Esta semana, el secretario de Hacienda y el gobernador del Banco de México volvieron sobre el tema. Sin reformas no habrá el crecimiento requerido; con ellas, corearon los banqueros españoles avecindados en México, la inversión del exterior crecerá y los animal spirits se pondrán en movimiento y el país avanzará como se prometía. En vez de argumentación racional, que asuma que cada reforma propuesta tiene su propia lógica y conexiones con el conjunto de la economía, no necesariamente lineales con el resultado prometido, la reiteración magisterial, casi sacerdotal, que sirve de munición para los que confunden el reformismo con la reformitis y satanizan a todo aquel que se atreve a esbozar dudas razonables y razonadas sobre su virtuosidad.
El Banco de México le hizo un buen servicio a los senadores al presentarles buena y bien comentada información sobre los impuestos en México y en el mundo, así como los costos de las operaciones bancarias, también en una perspectiva comparada. Generosidad del Banxico y debilidad manifiesta del Congreso, que no usa sus propios órganos de análisis, pero eso aparte. Lo que podríamos esperar del entusiasmo reformista del doctor Ortiz es que la institución que encabeza nos haga otro servicio y estudie en serio las reformas propuestas y su efectiva capacidad para impulsar el crecimiento de México.

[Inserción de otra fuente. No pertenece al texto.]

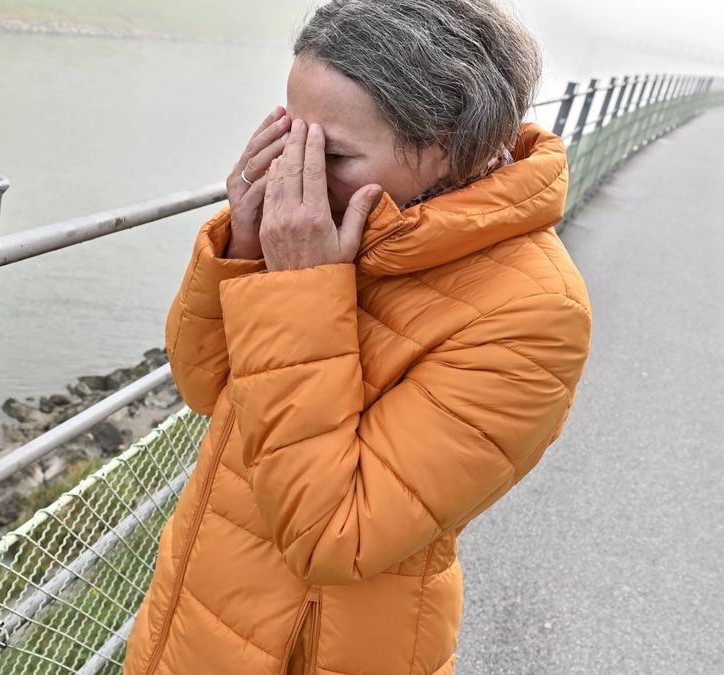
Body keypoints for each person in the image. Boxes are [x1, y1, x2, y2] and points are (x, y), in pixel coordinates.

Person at [122, 1, 592, 674]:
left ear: (449, 143)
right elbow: (204, 386)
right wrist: (246, 248)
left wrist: (298, 289)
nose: (293, 174)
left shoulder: (535, 313)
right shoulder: (337, 231)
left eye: (331, 153)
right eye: (289, 138)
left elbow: (333, 533)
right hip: (194, 615)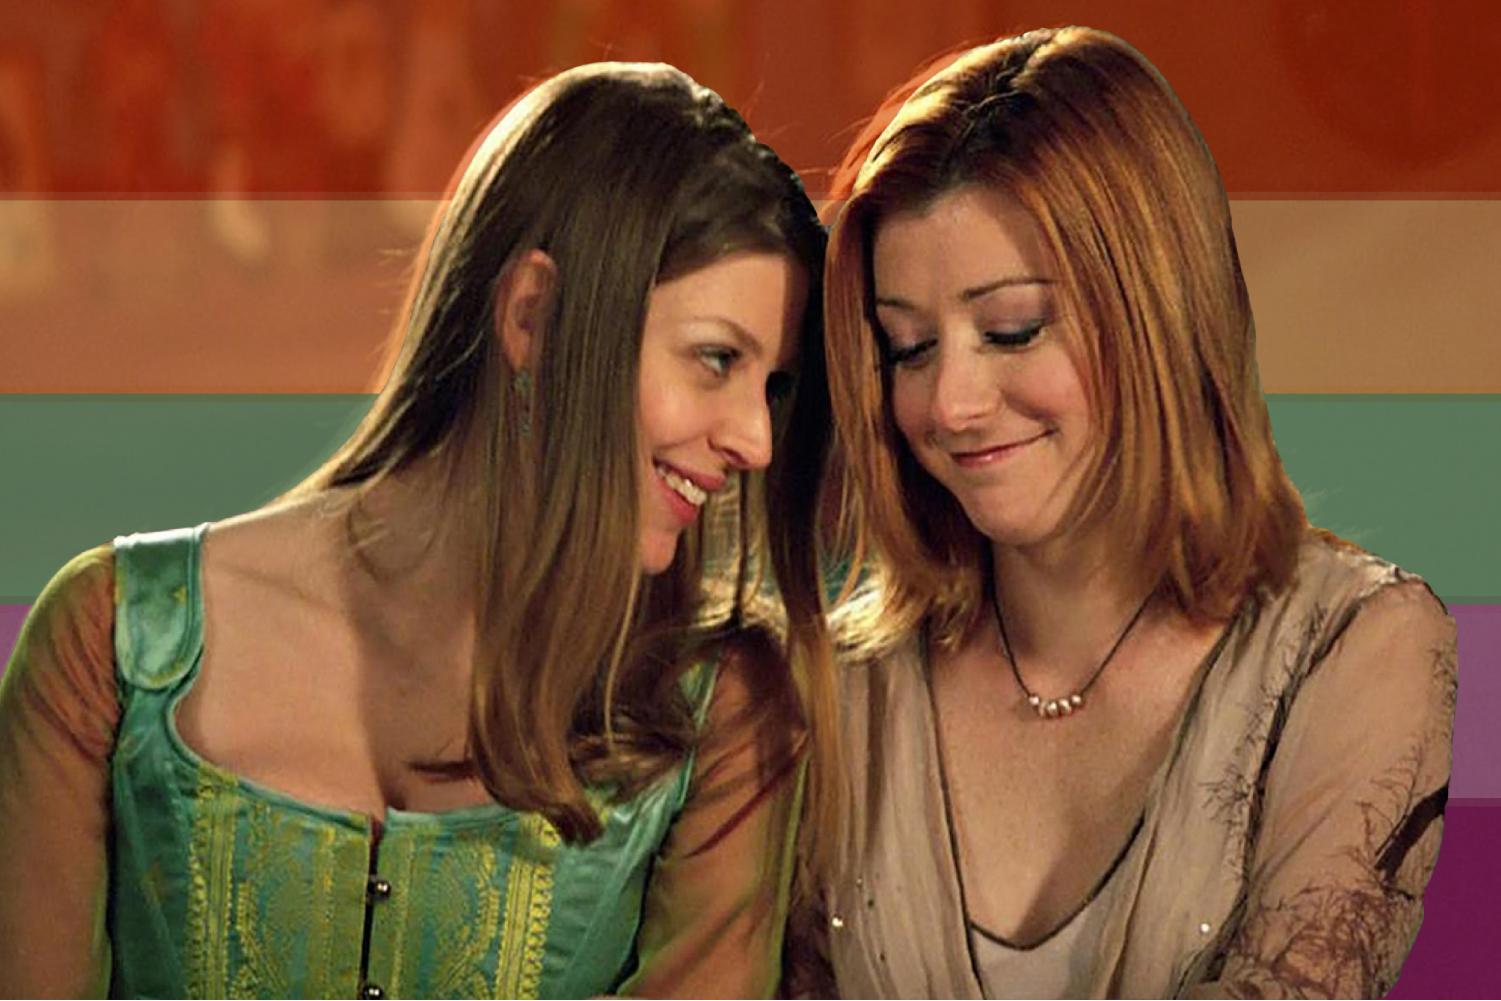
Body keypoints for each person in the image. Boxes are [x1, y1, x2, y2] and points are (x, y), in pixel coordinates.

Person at [0, 61, 838, 998]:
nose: (756, 439)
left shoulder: (720, 710)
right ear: (534, 316)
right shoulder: (114, 647)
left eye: (772, 384)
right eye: (715, 358)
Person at [807, 26, 1457, 998]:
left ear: (1157, 308)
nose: (949, 404)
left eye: (1011, 329)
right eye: (908, 347)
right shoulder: (830, 685)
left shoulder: (1357, 644)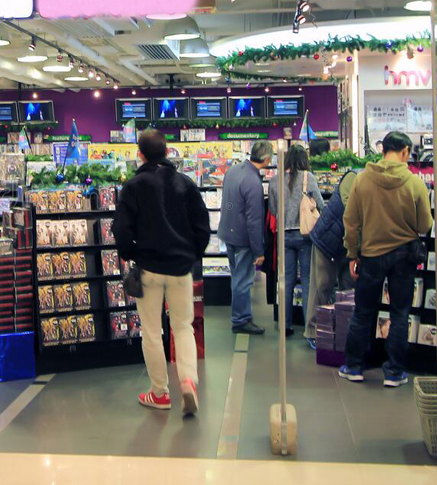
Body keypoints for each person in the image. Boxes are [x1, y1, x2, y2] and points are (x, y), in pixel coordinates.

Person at [112, 130, 210, 415]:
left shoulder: (133, 186)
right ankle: (188, 381)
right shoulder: (185, 184)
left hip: (149, 268)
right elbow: (202, 226)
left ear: (140, 155)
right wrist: (192, 254)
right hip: (181, 268)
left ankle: (160, 393)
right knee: (183, 327)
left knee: (152, 332)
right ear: (167, 152)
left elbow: (121, 230)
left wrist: (132, 253)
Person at [340, 131, 433, 387]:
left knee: (363, 311)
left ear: (383, 151)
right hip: (404, 256)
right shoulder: (414, 183)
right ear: (405, 152)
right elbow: (425, 225)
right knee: (400, 313)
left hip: (371, 254)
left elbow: (351, 221)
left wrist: (352, 253)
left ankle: (354, 366)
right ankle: (394, 372)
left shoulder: (362, 180)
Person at [218, 141, 273, 335]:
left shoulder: (233, 171)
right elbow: (254, 220)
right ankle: (240, 320)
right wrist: (259, 251)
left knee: (237, 277)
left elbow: (228, 202)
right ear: (267, 159)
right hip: (243, 238)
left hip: (228, 233)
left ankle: (243, 314)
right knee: (243, 280)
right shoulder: (253, 182)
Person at [269, 145, 324, 336]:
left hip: (284, 236)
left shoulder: (275, 180)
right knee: (308, 280)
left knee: (286, 280)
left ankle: (284, 325)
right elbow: (320, 204)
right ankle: (309, 327)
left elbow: (273, 209)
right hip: (305, 235)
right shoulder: (309, 178)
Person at [303, 170, 357, 349]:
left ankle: (343, 333)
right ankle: (313, 332)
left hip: (347, 245)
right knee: (321, 287)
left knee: (347, 291)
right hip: (327, 241)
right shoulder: (353, 178)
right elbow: (351, 213)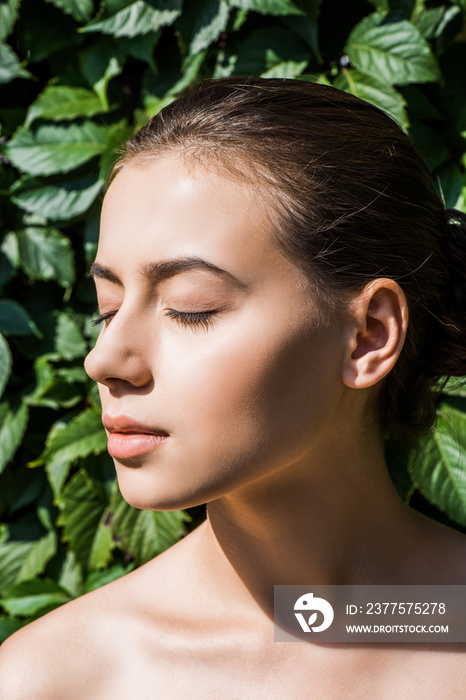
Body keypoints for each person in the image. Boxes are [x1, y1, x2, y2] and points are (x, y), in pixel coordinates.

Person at [1, 77, 466, 698]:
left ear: (367, 336)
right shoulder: (53, 681)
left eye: (191, 308)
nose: (104, 359)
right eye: (107, 307)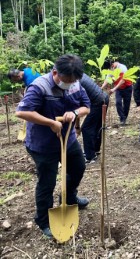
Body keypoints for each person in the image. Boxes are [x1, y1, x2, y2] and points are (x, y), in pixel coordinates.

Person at [15, 54, 91, 239]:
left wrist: (74, 113)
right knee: (47, 182)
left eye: (73, 81)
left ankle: (69, 197)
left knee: (78, 167)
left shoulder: (75, 83)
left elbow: (86, 107)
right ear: (55, 73)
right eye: (66, 81)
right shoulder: (39, 86)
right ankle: (43, 220)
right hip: (43, 145)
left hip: (68, 139)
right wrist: (50, 122)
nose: (70, 84)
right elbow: (22, 112)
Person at [78, 73, 109, 163]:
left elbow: (77, 106)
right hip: (104, 97)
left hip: (97, 102)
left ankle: (90, 156)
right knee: (97, 126)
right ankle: (95, 149)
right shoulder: (81, 75)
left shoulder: (75, 81)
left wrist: (77, 127)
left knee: (86, 128)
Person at [101, 61, 133, 126]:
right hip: (119, 89)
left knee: (126, 105)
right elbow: (107, 80)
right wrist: (101, 88)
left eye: (111, 67)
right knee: (118, 102)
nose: (111, 69)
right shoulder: (111, 70)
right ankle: (122, 118)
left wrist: (113, 89)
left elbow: (122, 81)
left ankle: (124, 118)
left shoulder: (122, 68)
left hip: (127, 87)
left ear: (113, 64)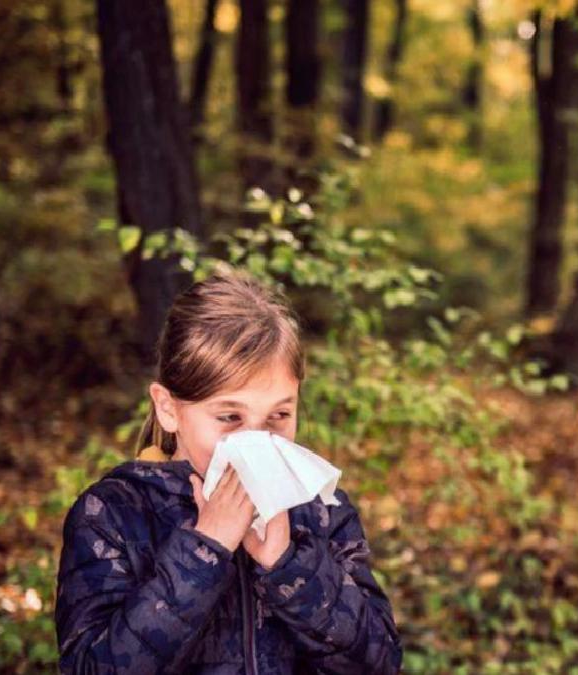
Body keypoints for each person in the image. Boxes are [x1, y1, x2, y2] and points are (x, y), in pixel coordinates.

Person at [55, 271, 402, 674]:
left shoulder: (321, 509)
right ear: (168, 409)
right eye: (229, 416)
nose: (255, 440)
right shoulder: (113, 514)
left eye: (279, 415)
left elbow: (379, 663)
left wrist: (290, 564)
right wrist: (205, 549)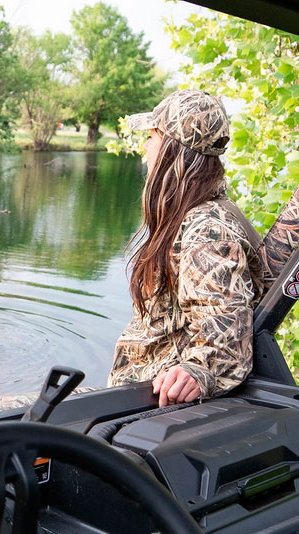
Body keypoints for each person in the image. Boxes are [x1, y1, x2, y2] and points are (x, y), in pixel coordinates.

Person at [107, 89, 265, 407]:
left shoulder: (207, 232)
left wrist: (196, 371)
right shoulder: (200, 213)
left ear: (170, 149)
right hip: (140, 395)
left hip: (152, 407)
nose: (145, 149)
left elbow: (225, 332)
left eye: (151, 137)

De seguir con esta insistencia sin sustento analítico en esos cambios, el banco central será cómplice de otra gran frustración, que empieza a volverse culto nada secreto de muchos mexicanos que creyeron en la gran promesa. Sólo con una dosis mínima de racionalidad económica, que el banco puede coadyuvar a producir, podemos aspirar a salir de este pozo de fideísmo económico que no lleva sino a más bochorno.